A typical hierarchy could look like this, where I have one tenant and three subscriptions. Each subscription would be for a service that has been activated in my environment. Then under my CRM online subscription a number of instances could exist. In my example I have shown one production and two sandbox environments.
As already suggested an instance can be one of two types;
- Production, for production purposes
- Sandbox, used for non-production purposes. Typically, these would include training, testing and development. (Testing upgrades etc.)
When you purchase a subscription you will receive two instances. One production and one sandbox. Additional instances can then be purchased as addons for an additional monthly fee as required. It is actually recommended that an organization has at least three instances. One for production and two non-production.

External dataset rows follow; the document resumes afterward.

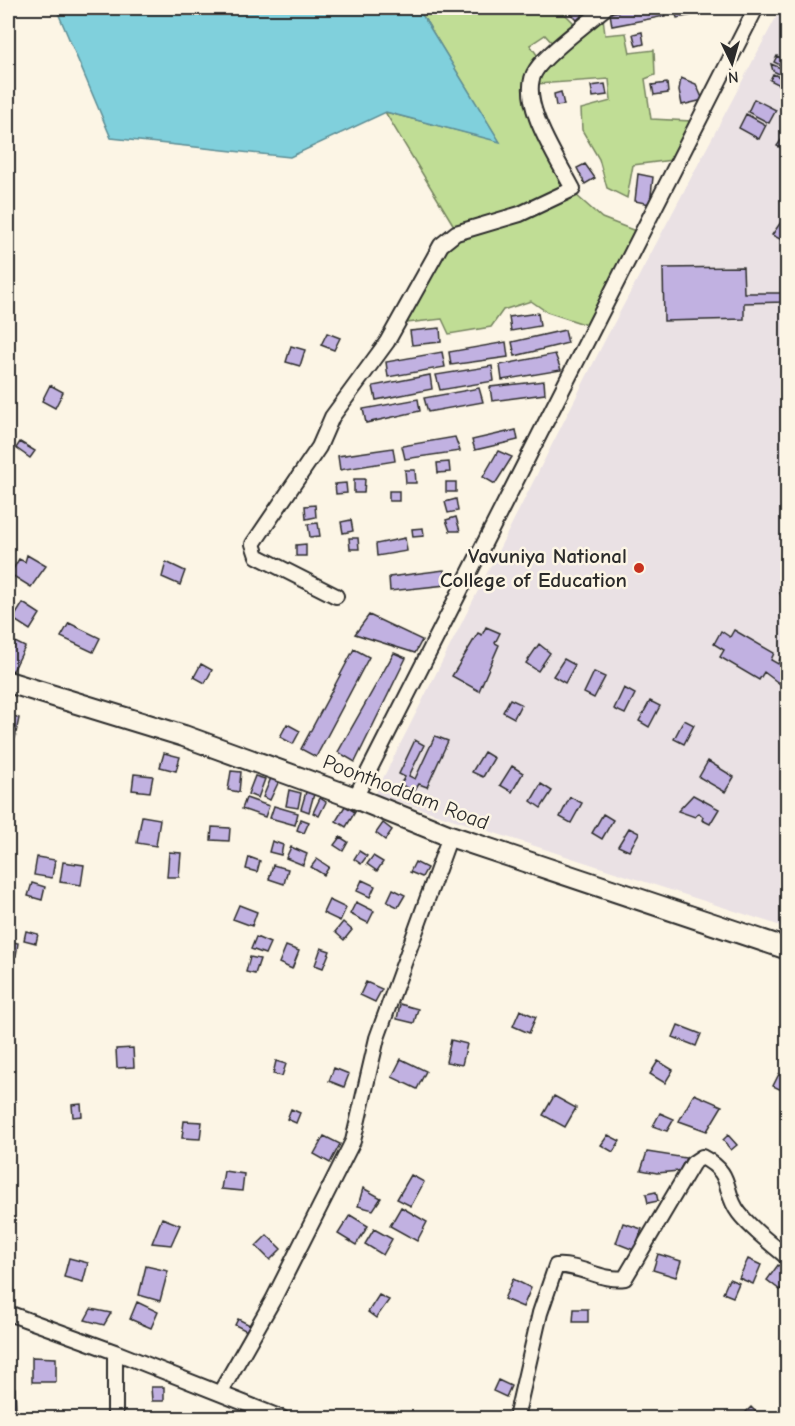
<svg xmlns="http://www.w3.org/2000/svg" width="795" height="1426" font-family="'Comic Neue',sans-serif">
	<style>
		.built { fill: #eae1e4 }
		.green { fill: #c0dd95; stroke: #768460; stroke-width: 1.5 }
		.water { fill: #80d0dc; stroke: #5e8e95; stroke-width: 1.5 }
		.building { fill: #c1b1e1; stroke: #2b2b2b; stroke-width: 1.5 }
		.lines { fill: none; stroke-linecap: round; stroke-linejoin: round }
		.street-casing { stroke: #2b2b2b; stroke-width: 18 }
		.secondary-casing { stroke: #2b2b2b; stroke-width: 24 }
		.street { stroke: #fcf5e5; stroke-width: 14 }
		.secondary { stroke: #fcf5e5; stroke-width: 20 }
		.poi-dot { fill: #c8321e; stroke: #fcf5e5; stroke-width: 2 }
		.labels { text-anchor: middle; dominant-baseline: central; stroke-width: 5; stroke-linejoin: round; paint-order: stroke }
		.poi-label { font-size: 21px; font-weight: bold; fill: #2b2b2b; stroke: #fcf5e5; text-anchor: end }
		.street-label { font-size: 21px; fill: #2b2b2b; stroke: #fcf5e5 }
	</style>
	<rect width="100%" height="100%" fill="#fcf5e5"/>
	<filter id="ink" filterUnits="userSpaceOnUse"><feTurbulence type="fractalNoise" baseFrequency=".0167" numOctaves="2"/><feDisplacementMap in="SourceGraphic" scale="12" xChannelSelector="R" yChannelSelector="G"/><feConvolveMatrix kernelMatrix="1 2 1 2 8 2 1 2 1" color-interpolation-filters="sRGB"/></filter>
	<g filter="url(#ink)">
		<path class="built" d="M781 8H787V928L375 794 604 342Z"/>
		<path class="green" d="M418 8H571L565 14 576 25 554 45 545 35 530 45 540 59 526 84 565 186 518 208 454 226 385 112 499 141Z
			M603 17 605 35 626 33 630 53 654 50 655 75 645 79 651 119 691 121 672 160 633 165 627 198 607 188 599 159 582 130 581 109 611 101 609 79 537 84 542 72Z
			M576 195 602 218 638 232 590 326 547 312 531 301 503 310 491 327 449 334 442 319 406 323 445 249 460 239 522 221Z"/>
		<path class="water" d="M56 8H418L500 142 386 112 290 157 111 138Z"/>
		<path class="building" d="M575 8H589L577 20 570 13Z
			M641 8H663L665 16 612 26 610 13Z
			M674 8H732L677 18Z
			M642 32 644 44 636 46 633 34Z
			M777 56 788 61V69L774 62Z
			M771 64 788 71V78L773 71Z
			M773 74 788 81V89L770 80Z
			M681 78 696 84 703 100 682 105 679 90Z
			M667 83 668 93 654 95 652 85Z
			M605 84 607 95 593 97 591 86Z
			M561 92 564 105 556 106 554 94Z
			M754 99 776 110 769 123 748 112Z
			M746 114 766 125 759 139 739 128Z
			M785 135 788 136V151L777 146Z
			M585 164 595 178 585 184 577 168Z
			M638 174 653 177 650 204 635 201Z
			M781 222 788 225V243L772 235Z
			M743 267 744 293H785V302L744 303V319L664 321 663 268Z
			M538 313 540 326 511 331 509 317Z
			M440 328 441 342 412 345 410 331Z
			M565 330 568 343 515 356 512 342Z
			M327 333 340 338 334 350 321 345Z
			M506 342 508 357 451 365 449 352Z
			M291 346 305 350 300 366 286 362Z
			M442 352 445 367 388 377 386 362Z
			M555 354 561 370 502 380 500 365Z
			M492 366 494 381 440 390 436 375Z
			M430 375 432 389 376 400 373 386Z
			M544 381 545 394 492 401 490 387Z
			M50 385 63 392 55 408 42 401Z
			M479 388 483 402 428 412 424 398Z
			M418 399 420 411 366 423 363 409Z
			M516 430 518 440 475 450 472 440Z
			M455 437 460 451 405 459 402 446Z
			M20 442 35 451 30 458 16 448Z
			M393 448 395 461 340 470 338 456Z
			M498 451 512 457 495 484 483 477Z
			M449 462 450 472 438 473 437 463Z
			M405 470H415L416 483H406Z
			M354 479H365L364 493H354Z
			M446 482H456V492H446Z
			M346 483 347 493 336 494 335 484Z
			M389 491H399V501H389Z
			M456 499 458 511 448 513 445 502Z
			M315 505 316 517 306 519 305 506Z
			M456 517 460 531H450L446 520Z
			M351 520 353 531 343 533 341 522Z
			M318 523 320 536 310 537 308 524Z
			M423 528 424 536 413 537 412 529Z
			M349 538H358L359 549H350Z
			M405 538 407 551 377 556 376 544Z
			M306 544V556H296V545Z
			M27 555 46 566 31 587 10 574 19 559 25 562Z
			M166 562 185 571 180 585 162 577Z
			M444 570 446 585 390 591 389 577Z
			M788 587V605L784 606 779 589Z
			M23 603 40 614 30 630 13 619Z
			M369 615 422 640 415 653 355 634Z
			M69 623 100 638 93 652 61 637Z
			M486 627 500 633 495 643 499 645 479 691 452 676 478 633 482 635Z
			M734 630 774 653 771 660 778 664 780 659 788 664V670L780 684 764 672 759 680 720 657 724 650 714 644 721 631 730 637Z
			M11 640 25 647 13 671 8 668V646Z
			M539 644 550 653 538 671 526 663Z
			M354 649 369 657 316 757 301 749Z
			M394 653 406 658 355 762 338 752Z
			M564 659 575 665 565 683 553 676Z
			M201 664 212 670 205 683 194 677Z
			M594 672 605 677 594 698 584 693Z
			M624 688 635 694 625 714 614 709Z
			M510 699 521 704 514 718 503 712Z
			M650 701 660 706 649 727 639 721Z
			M8 715 19 718 15 738 8 736Z
			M684 720 694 725 684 744 674 739Z
			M287 724 300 731 293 744 280 737Z
			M435 736 448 741 427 787 419 784 414 792 400 784 405 777 399 774 415 740 424 745 409 776 415 779Z
			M484 752 494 758 483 777 472 772Z
			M164 753 180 757 176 771 160 767Z
			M708 761 734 777 725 792 699 777Z
			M512 766 523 773 512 792 500 785Z
			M231 771 241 772 239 792 228 790Z
			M134 774 153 776 150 792 132 790Z
			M255 776 265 779 258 798 248 794Z
			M271 778 279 781 270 800 263 797Z
			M541 784 552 791 541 808 531 801Z
			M289 790 301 793 298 808 286 806Z
			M306 792 314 794 309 812 301 809Z
			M693 795 719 809 710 824 702 820 703 817 699 813 695 817 678 811Z
			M570 797 582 803 571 823 560 817Z
			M246 798 269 806 265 817 242 809Z
			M320 798 326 802 319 816 313 813Z
			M274 806 298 813 295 825 270 818Z
			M345 806 355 812 346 827 336 821Z
			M603 814 613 820 602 839 592 833Z
			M142 816 160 819 156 846 137 843Z
			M301 819 309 822 304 833 297 830Z
			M383 823 392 830 385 840 376 833Z
			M212 827 230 828 229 841 211 840Z
			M629 828 639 833 629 851 618 846Z
			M340 837 348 842 343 851 334 845Z
			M272 841 283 845 281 855 269 852Z
			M291 847 307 854 303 865 286 858Z
			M359 851 367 856 361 864 354 859Z
			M169 852 181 853 179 877H167Z
			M373 856 383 862 377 871 367 864Z
			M37 857 55 860 52 878 34 875Z
			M249 857 260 861 257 872 246 869Z
			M317 859 329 867 324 875 311 867Z
			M63 862 84 865 81 885 60 882Z
			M415 862 427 868 422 877 410 872Z
			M273 865 288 869 284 884 269 879Z
			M362 880 375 886 370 897 357 891Z
			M32 883 45 887 42 900 28 896Z
			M393 889 405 895 398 907 387 902Z
			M329 900 346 908 340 921 323 913Z
			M356 902 374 911 368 923 350 914Z
			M239 905 257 912 252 926 233 919Z
			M343 922 352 930 344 940 335 932Z
			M26 931 38 934 36 943 24 940Z
			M256 937 270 943 265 954 251 949Z
			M8 941 18 943 16 956 8 954Z
			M286 946 299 951 292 969 279 963Z
			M321 948 330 951 323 968 315 965Z
			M250 957 260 959 255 974 246 972Z
			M366 982 382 989 375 1002 360 995Z
			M400 1004 418 1009 414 1023 397 1019Z
			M520 1010 536 1017 529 1033 513 1026Z
			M678 1025 701 1034 696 1046 673 1037Z
			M451 1040 467 1044 462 1065 446 1062Z
			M133 1048 134 1067 117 1068 116 1049Z
			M401 1059 426 1071 417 1089 392 1077Z
			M276 1061 286 1064 282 1076 273 1074Z
			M658 1061 673 1070 665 1083 650 1074Z
			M334 1068 349 1074 344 1087 329 1081Z
			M779 1074 788 1079V1093L773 1086Z
			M694 1094 722 1106 707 1131 679 1121Z
			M554 1096 576 1108 565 1127 543 1115Z
			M81 1104 82 1116 73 1117 72 1105Z
			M291 1109 300 1113 296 1123 287 1119Z
			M660 1113 674 1119 667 1131 653 1126Z
			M184 1121 202 1122 200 1139 182 1138Z
			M608 1135 620 1141 613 1152 601 1145Z
			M728 1135 737 1145 731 1150 723 1140Z
			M324 1136 340 1144 330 1163 314 1154Z
			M647 1152 686 1158 679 1171 657 1173 641 1170Z
			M224 1171 244 1174 242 1191 221 1189Z
			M411 1175 424 1182 411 1206 397 1199Z
			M363 1188 381 1198 373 1210 358 1206Z
			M656 1192 658 1201 648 1203 646 1194Z
			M401 1207 427 1222 417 1241 390 1226Z
			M350 1215 368 1226 356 1245 338 1234Z
			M162 1218 180 1225 171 1245 152 1243Z
			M623 1223 642 1229 634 1250 616 1243Z
			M374 1229 392 1239 383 1255 365 1244Z
			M267 1235 281 1249 270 1260 256 1246Z
			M658 1254 681 1261 676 1277 653 1270Z
			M69 1258 88 1263 83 1282 64 1277Z
			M748 1259 761 1265 753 1284 739 1278Z
			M778 1265 788 1272V1279L780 1290 767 1280Z
			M146 1266 168 1271 160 1301 139 1295Z
			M513 1279 531 1288 523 1307 504 1299Z
			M729 1279 739 1283 733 1297 723 1293Z
			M379 1295 389 1300 376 1318 368 1312Z
			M137 1302 158 1312 151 1328 130 1319Z
			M91 1309 111 1313 104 1325 85 1320Z
			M574 1309H588V1322H573Z
			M238 1319 252 1326 249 1332 235 1325Z
			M32 1357 56 1358V1382H32Z
			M498 1380 511 1386 506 1397 493 1391Z
			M151 1387H164V1401H152Z
			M8 1388H15L16 1410H8Z
			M751 1407 762 1418H740Z"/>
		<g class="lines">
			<defs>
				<path id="street" d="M336 596 257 556 253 544 319 447 332 417 387 342 441 245 456 233 520 214 573 189C559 161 516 99 536 70 546 54 589 22 605 8
					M355 798 756 8
					M8 1313 115 1352 282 1418
					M220 1393 273 1300 353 1141 377 1038 450 836
					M115 1418V1352
					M516 1418 540 1313 556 1266C580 1264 601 1282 625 1278L693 1163 702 1157C735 1174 722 1191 739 1213 752 1230 772 1244 788 1258"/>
				<path id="secondary" d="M8 682 184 736 355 798 450 836 788 949"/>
			</defs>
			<use href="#street" class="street-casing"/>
			<use href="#secondary" class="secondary-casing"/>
			<use href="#street" class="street"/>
			<use href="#secondary" class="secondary"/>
		</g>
	</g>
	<circle class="poi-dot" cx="639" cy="568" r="6"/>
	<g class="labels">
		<g class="poi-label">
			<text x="627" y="556">Vavuniya National<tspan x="627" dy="24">College of Education</tspan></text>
		</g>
		<g class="street-label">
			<text transform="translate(406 792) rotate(21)">Poonthoddam Road</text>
		</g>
	</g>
	<rect width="795" height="1426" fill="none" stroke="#fcf5e5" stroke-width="30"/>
	<rect x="15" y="15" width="765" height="1396" fill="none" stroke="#2b2b2b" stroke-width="2" filter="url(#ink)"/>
	<g transform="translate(732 63) rotate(175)" stroke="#fcf5e5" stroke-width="4.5" paint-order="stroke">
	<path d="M0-4.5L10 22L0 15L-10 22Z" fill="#2b2b2b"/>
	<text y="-9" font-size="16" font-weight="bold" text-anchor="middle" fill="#2b2b2b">N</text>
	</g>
</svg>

One non-production sandbox would be used for user testing and training. Whilst the other would be a pure development environment.
Note: Addons cannot be purchased / provisioned on trial systems.
To administer an instance, you open Office 365 and navigate to the Dynamics admin center.
You then select the instance you wish to manage and click edit.
As you can see below you can that edit the name, url etc.
Name, being the name of the instance as shown in the CRM application
url, the unique url used when signing into CRM
Purpose, a text field used as a reference to the purpose of the instance.
Type, production or sandbox. It is possible to switch an instance type from being production to sandbox. Or sandbox to production. (Assuming you have the correct licenses to support the change.)
Security Group, security groups can be used to determine which users have access to a particular instance. For example, maybe only a limited number of users can access your development sandbox. If you do not define a security group then all users will a CRM license would have access to that instance.
Notice that below I have selected a sandbox instance. In addition to the edit button I have extra options to allow me to reset, delete or enable admin mode. These options do not apply to production instances. Production does however have a copy option to allow it to be copies to a sandbox.
- A tenant can include a maximum of 50 production instances.
- A tenant can include a maximum of 75 sandbox (non-production) instances.
- Each production and non-production instance will have its own SQL database.
- Any licensed CRM online user can have access to any instance in the same tenant.
A tenant is bound to a geographical area or online region. (Such as Europe, Japan, India.)
- By default, all instances will be for the same region.
- It is possible to request to create an instances in other geographical areas. And once granted you will need to define the online region per instance.
- However all admin tasks would only be possible within instances within the same region. And storage will be calculated as a total across all of the regions.
The available regions will change from time to time. But the current list of geo regions available includes;
- North America (and North America 2) (NA)
- Europe, Middle East and Africa (EMEA)
- Asia Pacific Area (APAC)
- South America (LATAM)
- Japan (JPN)
- United Kingdom
Rather than having multiple instances within one tenant it is possible to have multiple tenants but this has some downsides including;
- Each tenant would need to be managed separately
- Licenses only apply to one tenant, so each licensed user can only access instances in their tenant
- Licenses / subscriptions cannot be shared across tenants
- If using single sign on, each tenant can only be federated with one on-premise active directory.
As you prepare for the MB2-715 exam you will need to understand tenants, subscriptions and instances. I hope this post has given you a useful overview.